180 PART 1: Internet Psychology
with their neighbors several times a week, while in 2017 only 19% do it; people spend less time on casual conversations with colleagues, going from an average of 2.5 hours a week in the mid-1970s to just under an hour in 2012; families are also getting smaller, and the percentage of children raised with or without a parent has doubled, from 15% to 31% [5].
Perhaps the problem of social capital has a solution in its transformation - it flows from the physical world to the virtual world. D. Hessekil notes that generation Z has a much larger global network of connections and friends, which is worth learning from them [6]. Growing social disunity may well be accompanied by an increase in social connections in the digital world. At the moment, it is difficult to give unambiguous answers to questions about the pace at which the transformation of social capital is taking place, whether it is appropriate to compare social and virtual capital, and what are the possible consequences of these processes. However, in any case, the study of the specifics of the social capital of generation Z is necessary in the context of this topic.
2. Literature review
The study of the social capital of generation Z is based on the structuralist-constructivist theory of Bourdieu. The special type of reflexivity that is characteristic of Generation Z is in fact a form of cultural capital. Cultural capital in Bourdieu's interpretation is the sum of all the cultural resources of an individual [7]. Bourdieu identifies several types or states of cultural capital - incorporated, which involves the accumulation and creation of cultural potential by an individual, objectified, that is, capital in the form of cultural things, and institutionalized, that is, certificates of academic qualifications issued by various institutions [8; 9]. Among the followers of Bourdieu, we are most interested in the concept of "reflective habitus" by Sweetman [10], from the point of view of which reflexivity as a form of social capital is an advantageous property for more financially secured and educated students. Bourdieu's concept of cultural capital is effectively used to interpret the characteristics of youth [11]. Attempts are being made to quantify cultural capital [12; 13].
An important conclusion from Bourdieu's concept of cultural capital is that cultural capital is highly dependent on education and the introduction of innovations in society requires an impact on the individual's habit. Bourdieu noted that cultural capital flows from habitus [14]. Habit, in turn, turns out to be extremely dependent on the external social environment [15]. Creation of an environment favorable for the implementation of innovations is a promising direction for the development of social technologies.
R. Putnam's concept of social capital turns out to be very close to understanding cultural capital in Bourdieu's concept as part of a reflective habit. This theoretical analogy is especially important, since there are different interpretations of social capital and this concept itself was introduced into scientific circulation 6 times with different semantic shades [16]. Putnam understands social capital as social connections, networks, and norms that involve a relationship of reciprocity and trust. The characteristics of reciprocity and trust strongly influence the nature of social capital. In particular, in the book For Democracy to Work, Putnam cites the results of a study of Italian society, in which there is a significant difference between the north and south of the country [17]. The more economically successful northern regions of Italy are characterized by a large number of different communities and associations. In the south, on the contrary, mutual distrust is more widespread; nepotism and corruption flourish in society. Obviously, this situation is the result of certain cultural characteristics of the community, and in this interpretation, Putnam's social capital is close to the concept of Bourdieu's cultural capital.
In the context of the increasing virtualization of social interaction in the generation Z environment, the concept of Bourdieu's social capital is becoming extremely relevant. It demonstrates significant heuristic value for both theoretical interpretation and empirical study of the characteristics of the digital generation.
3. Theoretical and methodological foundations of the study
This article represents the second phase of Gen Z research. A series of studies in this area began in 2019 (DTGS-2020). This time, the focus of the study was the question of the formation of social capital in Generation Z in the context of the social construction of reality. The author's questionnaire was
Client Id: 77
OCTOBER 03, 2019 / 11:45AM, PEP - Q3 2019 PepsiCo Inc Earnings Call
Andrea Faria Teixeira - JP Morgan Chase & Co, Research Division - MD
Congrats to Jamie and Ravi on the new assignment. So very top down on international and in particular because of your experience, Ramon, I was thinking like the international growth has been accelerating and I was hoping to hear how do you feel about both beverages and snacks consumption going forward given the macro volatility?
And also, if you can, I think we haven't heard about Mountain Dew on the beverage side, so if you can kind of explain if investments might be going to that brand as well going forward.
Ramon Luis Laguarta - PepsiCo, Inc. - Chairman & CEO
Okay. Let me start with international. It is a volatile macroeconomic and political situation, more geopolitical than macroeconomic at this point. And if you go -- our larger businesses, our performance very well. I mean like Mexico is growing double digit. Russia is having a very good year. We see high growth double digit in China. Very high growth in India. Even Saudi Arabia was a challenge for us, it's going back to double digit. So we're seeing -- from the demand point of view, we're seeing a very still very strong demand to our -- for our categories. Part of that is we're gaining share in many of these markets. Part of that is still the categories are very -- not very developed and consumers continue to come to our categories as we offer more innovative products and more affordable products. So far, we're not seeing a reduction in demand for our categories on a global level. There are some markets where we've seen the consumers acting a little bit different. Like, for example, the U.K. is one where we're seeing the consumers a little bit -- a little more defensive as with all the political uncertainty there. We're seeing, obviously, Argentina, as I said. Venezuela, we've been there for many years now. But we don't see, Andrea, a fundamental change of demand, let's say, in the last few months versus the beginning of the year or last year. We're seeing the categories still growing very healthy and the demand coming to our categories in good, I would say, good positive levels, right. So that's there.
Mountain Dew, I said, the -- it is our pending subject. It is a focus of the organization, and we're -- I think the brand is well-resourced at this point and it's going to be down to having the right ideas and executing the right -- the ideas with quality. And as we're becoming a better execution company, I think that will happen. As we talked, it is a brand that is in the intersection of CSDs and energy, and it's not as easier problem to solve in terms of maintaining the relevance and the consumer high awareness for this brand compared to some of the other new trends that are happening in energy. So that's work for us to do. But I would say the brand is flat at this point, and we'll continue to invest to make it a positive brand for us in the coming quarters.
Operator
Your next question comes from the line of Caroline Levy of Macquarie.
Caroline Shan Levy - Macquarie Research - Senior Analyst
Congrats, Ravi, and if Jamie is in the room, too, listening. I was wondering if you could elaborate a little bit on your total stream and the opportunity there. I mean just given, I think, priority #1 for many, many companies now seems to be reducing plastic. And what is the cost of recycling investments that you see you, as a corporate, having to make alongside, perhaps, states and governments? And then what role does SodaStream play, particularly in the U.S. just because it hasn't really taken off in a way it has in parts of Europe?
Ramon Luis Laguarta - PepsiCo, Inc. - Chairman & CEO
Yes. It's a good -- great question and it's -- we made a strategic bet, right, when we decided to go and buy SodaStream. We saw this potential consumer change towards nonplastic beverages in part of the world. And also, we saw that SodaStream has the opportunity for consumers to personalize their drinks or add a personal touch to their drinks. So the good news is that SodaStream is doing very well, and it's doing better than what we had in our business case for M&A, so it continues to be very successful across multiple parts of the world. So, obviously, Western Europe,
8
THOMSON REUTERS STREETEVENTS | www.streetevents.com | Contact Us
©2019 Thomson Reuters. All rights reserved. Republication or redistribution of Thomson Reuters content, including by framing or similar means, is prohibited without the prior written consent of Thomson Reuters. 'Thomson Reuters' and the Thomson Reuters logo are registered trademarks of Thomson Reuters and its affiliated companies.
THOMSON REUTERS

........

_WORK REQUIRED_
What is wanted is the complete set of entries, returned verbatim.

_EXERCISE RESPONSE_
180 PART 1: Internet Psychology
with their neighbors several times a week, while in 2017 only 19% do it; people spend less time on casual conversations with colleagues, going from an average of 2.5 hours a week in the mid-1970s to just under an hour in 2012; families are also getting smaller, and the percentage of children raised with or without a parent has doubled, from 15% to 31% [5].
Perhaps the problem of social capital has a solution in its transformation - it flows from the physical world to the virtual world. D. Hessekil notes that generation Z has a much larger global network of connections and friends, which is worth learning from them [6]. Growing social disunity may well be accompanied by an increase in social connections in the digital world. At the moment, it is difficult to give unambiguous answers to questions about the pace at which the transformation of social capital is taking place, whether it is appropriate to compare social and virtual capital, and what are the possible consequences of these processes. However, in any case, the study of the specifics of the social capital of generation Z is necessary in the context of this topic.
2. Literature review
The study of the social capital of generation Z is based on the structuralist-constructivist theory of Bourdieu. The special type of reflexivity that is characteristic of Generation Z is in fact a form of cultural capital. Cultural capital in Bourdieu's interpretation is the sum of all the cultural resources of an individual [7]. Bourdieu identifies several types or states of cultural capital - incorporated, which involves the accumulation and creation of cultural potential by an individual, objectified, that is, capital in the form of cultural things, and institutionalized, that is, certificates of academic qualifications issued by various institutions [8; 9]. Among the followers of Bourdieu, we are most interested in the concept of "reflective habitus" by Sweetman [10], from the point of view of which reflexivity as a form of social capital is an advantageous property for more financially secured and educated students. Bourdieu's concept of cultural capital is effectively used to interpret the characteristics of youth [11]. Attempts are being made to quantify cultural capital [12; 13].
An important conclusion from Bourdieu's concept of cultural capital is that cultural capital is highly dependent on education and the introduction of innovations in society requires an impact on the individual's habit. Bourdieu noted that cultural capital flows from habitus [14]. Habit, in turn, turns out to be extremely dependent on the external social environment [15]. Creation of an environment favorable for the implementation of innovations is a promising direction for the development of social technologies.
R. Putnam's concept of social capital turns out to be very close to understanding cultural capital in Bourdieu's concept as part of a reflective habit. This theoretical analogy is especially important, since there are different interpretations of social capital and this concept itself was introduced into scientific circulation 6 times with different semantic shades [16]. Putnam understands social capital as social connections, networks, and norms that involve a relationship of reciprocity and trust. The characteristics of reciprocity and trust strongly influence the nature of social capital. In particular, in the book For Democracy to Work, Putnam cites the results of a study of Italian society, in which there is a significant difference between the north and south of the country [17]. The more economically successful northern regions of Italy are characterized by a large number of different communities and associations. In the south, on the contrary, mutual distrust is more widespread; nepotism and corruption flourish in society. Obviously, this situation is the result of certain cultural characteristics of the community, and in this interpretation, Putnam's social capital is close to the concept of Bourdieu's cultural capital.
In the context of the increasing virtualization of social interaction in the generation Z environment, the concept of Bourdieu's social capital is becoming extremely relevant. It demonstrates significant heuristic value for both theoretical interpretation and empirical study of the characteristics of the digital generation.
3. Theoretical and methodological foundations of the study
This article represents the second phase of Gen Z research. A series of studies in this area began in 2019 (DTGS-2020). This time, the focus of the study was the question of the formation of social capital in Generation Z in the context of the social construction of reality. The author's questionnaire was
Client Id: 77
OCTOBER 03, 2019 / 11:45AM, PEP - Q3 2019 PepsiCo Inc Earnings Call
Andrea Faria Teixeira - JP Morgan Chase & Co, Research Division - MD
Congrats to Jamie and Ravi on the new assignment. So very top down on international and in particular because of your experience, Ramon, I was thinking like the international growth has been accelerating and I was hoping to hear how do you feel about both beverages and snacks consumption going forward given the macro volatility?
And also, if you can, I think we haven't heard about Mountain Dew on the beverage side, so if you can kind of explain if investments might be going to that brand as well going forward.
Ramon Luis Laguarta - PepsiCo, Inc. - Chairman & CEO
Okay. Let me start with international. It is a volatile macroeconomic and political situation, more geopolitical than macroeconomic at this point. And if you go -- our larger businesses, our performance very well. I mean like Mexico is growing double digit. Russia is having a very good year. We see high growth double digit in China. Very high growth in India. Even Saudi Arabia was a challenge for us, it's going back to double digit. So we're seeing -- from the demand point of view, we're seeing a very still very strong demand to our -- for our categories. Part of that is we're gaining share in many of these markets. Part of that is still the categories are very -- not very developed and consumers continue to come to our categories as we offer more innovative products and more affordable products. So far, we're not seeing a reduction in demand for our categories on a global level. There are some markets where we've seen the consumers acting a little bit different. Like, for example, the U.K. is one where we're seeing the consumers a little bit -- a little more defensive as with all the political uncertainty there. We're seeing, obviously, Argentina, as I said. Venezuela, we've been there for many years now. But we don't see, Andrea, a fundamental change of demand, let's say, in the last few months versus the beginning of the year or last year. We're seeing the categories still growing very healthy and the demand coming to our categories in good, I would say, good positive levels, right. So that's there.
Mountain Dew, I said, the -- it is our pending subject. It is a focus of the organization, and we're -- I think the brand is well-resourced at this point and it's going to be down to having the right ideas and executing the right -- the ideas with quality. And as we're becoming a better execution company, I think that will happen. As we talked, it is a brand that is in the intersection of CSDs and energy, and it's not as easier problem to solve in terms of maintaining the relevance and the consumer high awareness for this brand compared to some of the other new trends that are happening in energy. So that's work for us to do. But I would say the brand is flat at this point, and we'll continue to invest to make it a positive brand for us in the coming quarters.
Operator
Your next question comes from the line of Caroline Levy of Macquarie.
Caroline Shan Levy - Macquarie Research - Senior Analyst
Congrats, Ravi, and if Jamie is in the room, too, listening. I was wondering if you could elaborate a little bit on your total stream and the opportunity there. I mean just given, I think, priority #1 for many, many companies now seems to be reducing plastic. And what is the cost of recycling investments that you see you, as a corporate, having to make alongside, perhaps, states and governments? And then what role does SodaStream play, particularly in the U.S. just because it hasn't really taken off in a way it has in parts of Europe?
Ramon Luis Laguarta - PepsiCo, Inc. - Chairman & CEO
Yes. It's a good -- great question and it's -- we made a strategic bet, right, when we decided to go and buy SodaStream. We saw this potential consumer change towards nonplastic beverages in part of the world. And also, we saw that SodaStream has the opportunity for consumers to personalize their drinks or add a personal touch to their drinks. So the good news is that SodaStream is doing very well, and it's doing better than what we had in our business case for M&A, so it continues to be very successful across multiple parts of the world. So, obviously, Western Europe,
8
THOMSON REUTERS STREETEVENTS | www.streetevents.com | Contact Us
©2019 Thomson Reuters. All rights reserved. Republication or redistribution of Thomson Reuters content, including by framing or similar means, is prohibited without the prior written consent of Thomson Reuters. 'Thomson Reuters' and the Thomson Reuters logo are registered trademarks of Thomson Reuters and its affiliated companies.
THOMSON REUTERS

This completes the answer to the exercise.